For anything beyond basic drip, yes. Burr grinders produce consistent particle sizes, which is what makes grind adjustment actually work: you change one variable and taste the difference clearly. Blade grinders produce everything from dust to chunks in a single batch, which means you lose the ability to diagnose or fix a bad cup. An entry-level flat-burr grinder from Baratza or Eureka runs $150-200 and will outlast several blade grinders.

How does roast level affect the ideal grind size?

Dark roasts are more porous from extended pyrolysis, so they extract faster at a given grind setting. You'll often need to grind slightly coarser for a dark roast than you would for a light roast at the same brew method and ratio.

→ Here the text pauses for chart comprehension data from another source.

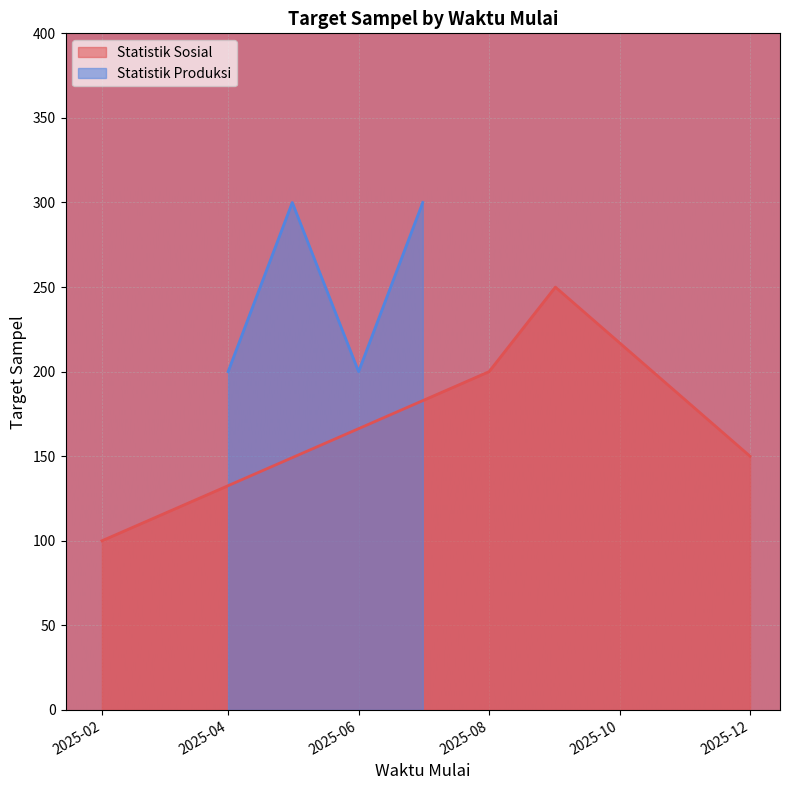

The value of Statistik Sosial at 2025-02 is 100. True or false?

True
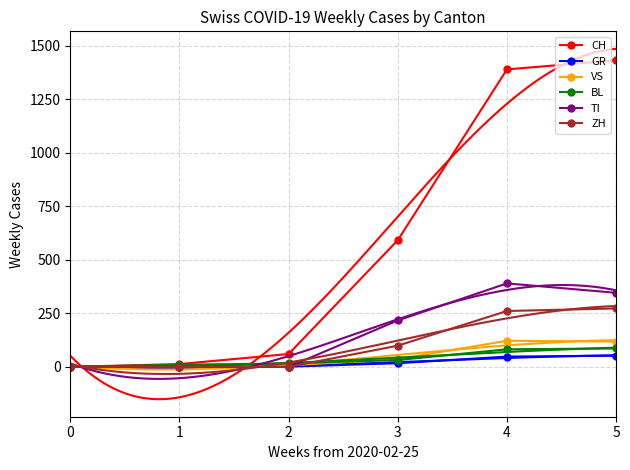

Reading left to right, what are all the values shown in this chart?

CH: 0	13	60	592	1390	1433
GR: 0	0	1	17	48	52
VS: 0	2	7	36	122	118
BL: 0	10	16	32	82	86
TI: 0	0	0	217	390	346
ZH: 0	0	0	99	261	273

Light roasts are denser and resist extraction, so they typically need a finer grind and, for espresso, pre-infusion to avoid channeling under 9 bar of pressure.

Key takeaways:

  • Grind size controls extraction speed. Coarser grinds let water move through faster; finer grinds slow it down and expose more surface area. The right size depends on your brew method's contact time.
  • Use coarse (800-1,000 microns) for French press and cold brew, medium for drip, medium-fine for most pour-overs, fine (200-300 microns) for espresso and Moka pots, and extra-fine (roughly 100 microns) for Turkish coffee.
  • Burr grinders produce consistent particle sizes that make grind adjustments predictable. Blade grinders don't — they're the most common reason a grind-size change fails to fix a bad cup.
  • Adjust your setting with every new bag. Freshness, roast level, and origin all shift the ideal grind, sometimes by more than you'd expect.